Purpose: The purpose of this study was to characterize temporally stromal growth and transparency in lumican-deficient and normal neonatal mice.
Methods: Lumican-deficient mice and CD1 wild-type mice were evaluated by in vivo confocal microscopy through-focusing (CMTF) to quantify stromal and epithelial thickness and corneal light-scattering and by laser scanning CM to determine density of keratocytes from 1 day to 12 weeks after birth.

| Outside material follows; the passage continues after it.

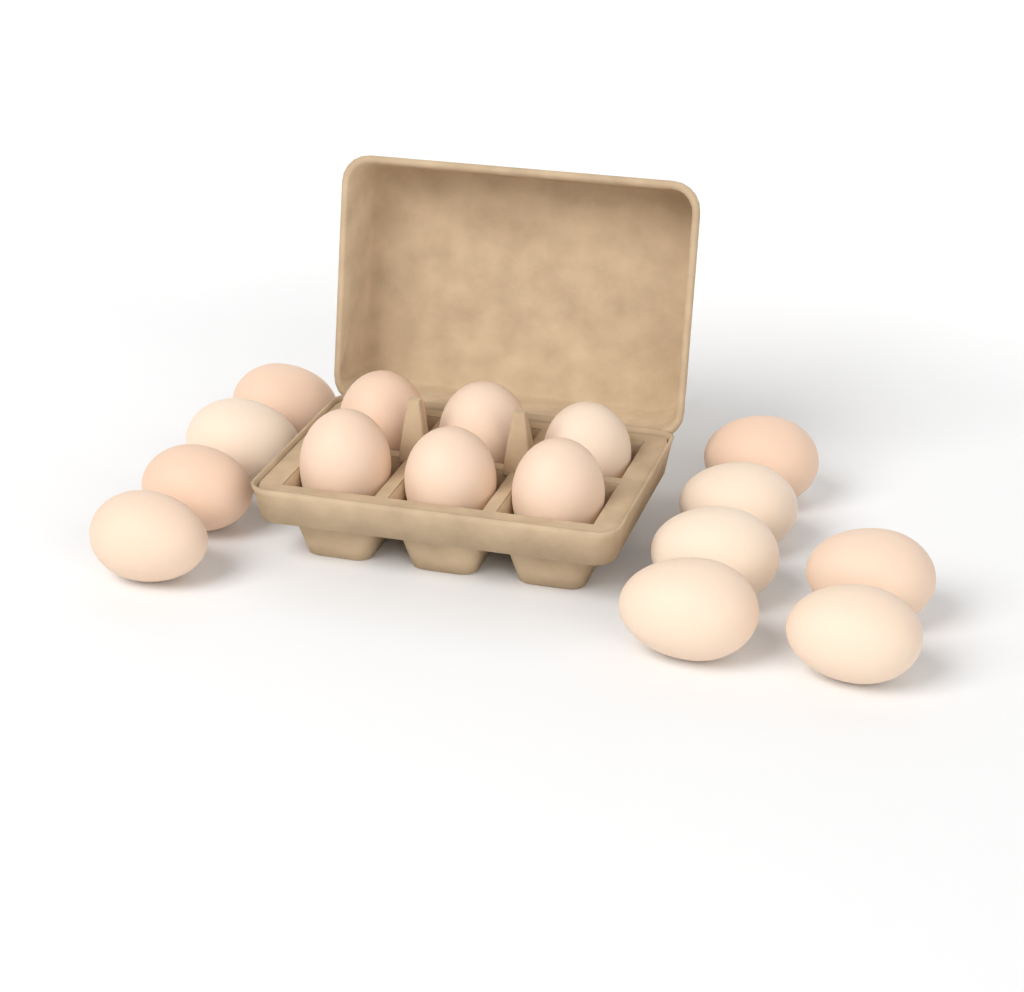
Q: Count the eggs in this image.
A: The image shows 16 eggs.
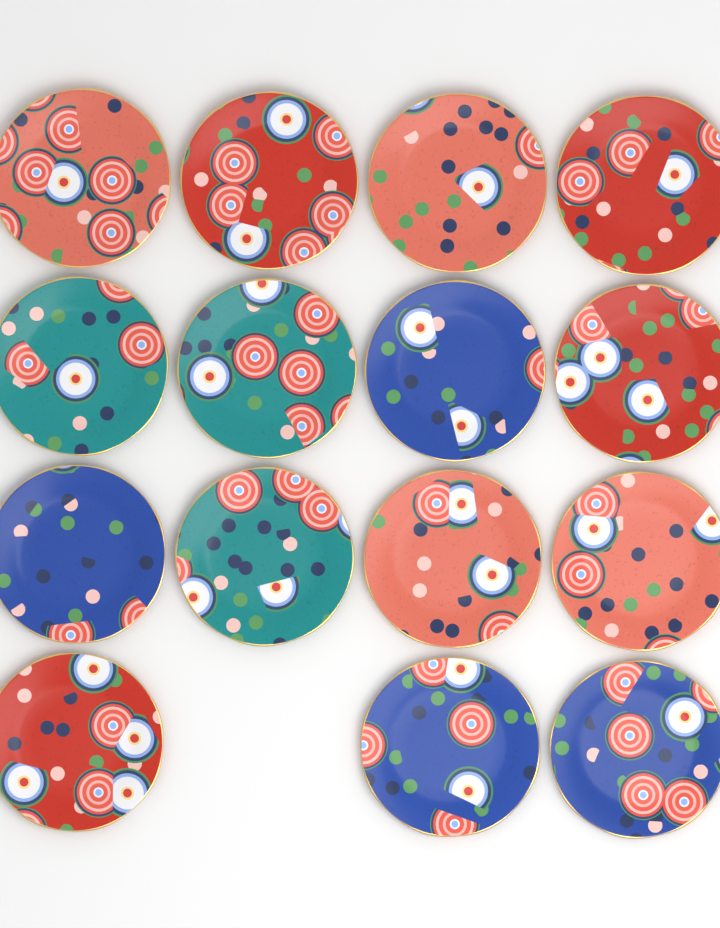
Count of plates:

Results: CD1 corneas showed a rapid loss of light-scattering, decreasing by 50% from day 1 to day 12, that paralleled a 60% decrease in density of keratocytes. By contrast, the stroma demonstrated a marked swelling from day 8 to day 12, followed by thinning at day 14. Compared to corneas from CD1 mice, lumican-deficient corneas showed significantly increased (P < 0.05) light-scattering beginning at week 3 that remained elevated above wild-type levels for the duration of the study. Stromal development was also markedly altered, with thinning detected at week 3, followed by no detectable stromal growth for the duration of the study. Density of keratocytes was significantly increased, but the total cell number was similar compared with that in the wild-type cornea, suggesting no effect on keratocyte differentiation.
Conclusions: Development of normal neonatal corneal transparency appears related to changes in density of keratocytes. The stroma, however, undergoes a marked swelling and thinning at the time of eyelid opening (days 8-14). In the lumican-deficient mouse, stromal swelling is abolished, indicating that this critical phase in stromal development is lumican dependent and essential for normal stromal growth and maintenance of stromal transparency.